This is an odd little indicator that measures how many stocks in the index are above their 50 day moving average. As negative as the market has been, the NASDAQ may be approaching oversold conditions with only 20% above their 50 MA.
This tool is extremely good in determining oversold conditions during a bull market with the 200 day moving average on the upslope, but the indicator breaks down as the market turns bearish. In other words, at the short term market lows of August and November, the indicator worked beautifully in picking the bottom at oversold levels, but now the 50 day MA line is in a sharper down slope and even though the number of stocks below this number is increasing rapidly the index is declining further.
The question remains, is the market oversold?
The short answer is yes, especially the NASDAQ, but the longer answer is that market sentiment is so lousy that picking the bottom may be very tricky. The NYSE is less clear on this issue; the financials, if this indicator were available, may be the most oversold at this juncture but the 50 day MA is in too sharp a decline to take that bet.
7 comments:
What is interesting about that chart, to me, is that I would expect the RSI to get above the december move, in this move.
sorry I needed comments to be mailed to me
Which is why I just clicked the check box......
and I like a fool had to explain that all.
The RSI remains low because the stocks in the index are under distribution, and the market sell-off over the past 15 trading sessions has exacerbated the trend.
The oversold condition is still not achieved for the NAZ to the degree that a trader should jump in with both feet. Patience is in order until a better capitulation day.
Failing to catch the proverbial falling knife is the greatest risk, so I would mitigate any long position with a short position such as FXP or selling TSM short.
Today, that trade worked well: Long JPM or ORCL, short China with FXP. Tomorrow, who knows?
With the US market bouncing at 14 month lows, I think the long/short strategy is safest right now. A recession will murder the emerging markets, and that is not priced in right now for some reason.
As you know I follow Elliot wave theory agressivly. Which means that the RSI on this downturn has to exceed the RSI in the last pull back...
That was what I was getting at....
I actually just looked at my charts, and the rsi from that move last week, was greater than the december...
What is interesting is that I'm more sensing a bounce followed by another break down....

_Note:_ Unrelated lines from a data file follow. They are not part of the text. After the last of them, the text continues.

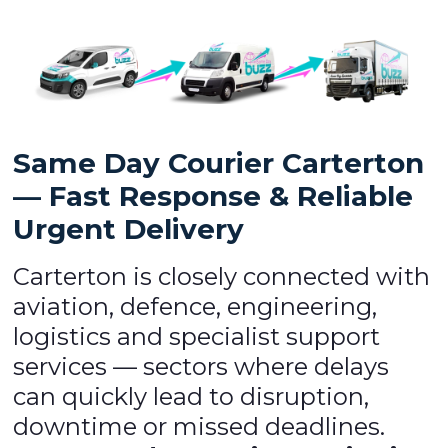
Same Day Courier Carterton
— Fast Response & Reliable
Urgent Delivery
Carterton is closely connected with
aviation, defence, engineering,
logistics and specialist support
services — sectors where delays
can quickly lead to disruption,
downtime or missed deadlines.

The other thing, in a bottoming process, the leadership will bottom first, then other stuff will follow.
Cheers.
I have a hard time sitting around waiting for a 30 point decline from the august lows to a lower low. When we get 30 points a few times a day just in volitility.
Eric,
I am not familiar with the Elliot wave mechanics, except for the allusions in your blog. It sounds interesting-- I'm meaning to pursue it more.

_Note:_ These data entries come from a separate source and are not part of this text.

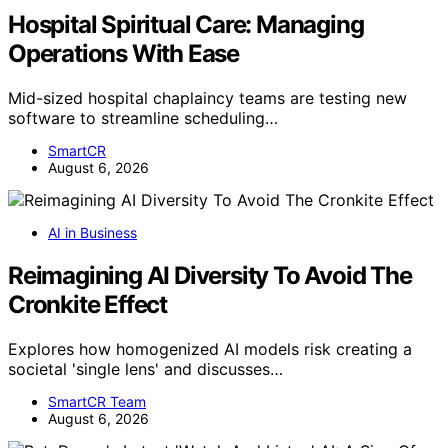
Hospital Spiritual Care: Managing
Operations With Ease
Mid-sized hospital chaplaincy teams are testing new
software to streamline scheduling…
SmartCR
August 6, 2026
AI in Business
Reimagining AI Diversity To Avoid The
Cronkite Effect
Explores how homogenized AI models risk creating a
societal 'single lens' and discusses…
SmartCR Team
August 6, 2026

When you look at RSI, are you referring to the nominal value or the slope of the line?
Nominal.
Roughly, things move in 3 impulse waves with 2 corrections in between.
Theory would be, that we sold off in November, as a first wave, followed by the December correction/rally(wave 2)... now we have this sell off now is 3rd wave... going on now. We should get a 4th wave Rally... followed by 5th wave capitulation.
The Terrible thing is that a first wave rally and second wave correction.... Can look like a "correction of trend" and a Continuation of trend.
it also has a nasty way of not being predictive, since smaller waves can lead to larger ones...
Key is that 3rd waves are larger than the first or 5th...
Based on that The RSI now should be larger than November...
Funny thing is the VIX should be Too... Which has me very worried. about this move. Since the Third wave is larger than the 5th or first...
But Like I say "Chart Astrology"... I hate being long this market. Every time I'm long I'm sure it's going to crash.
But to be honest, I'm doubtful in a 5th wave move the vix or the RSI will get as high.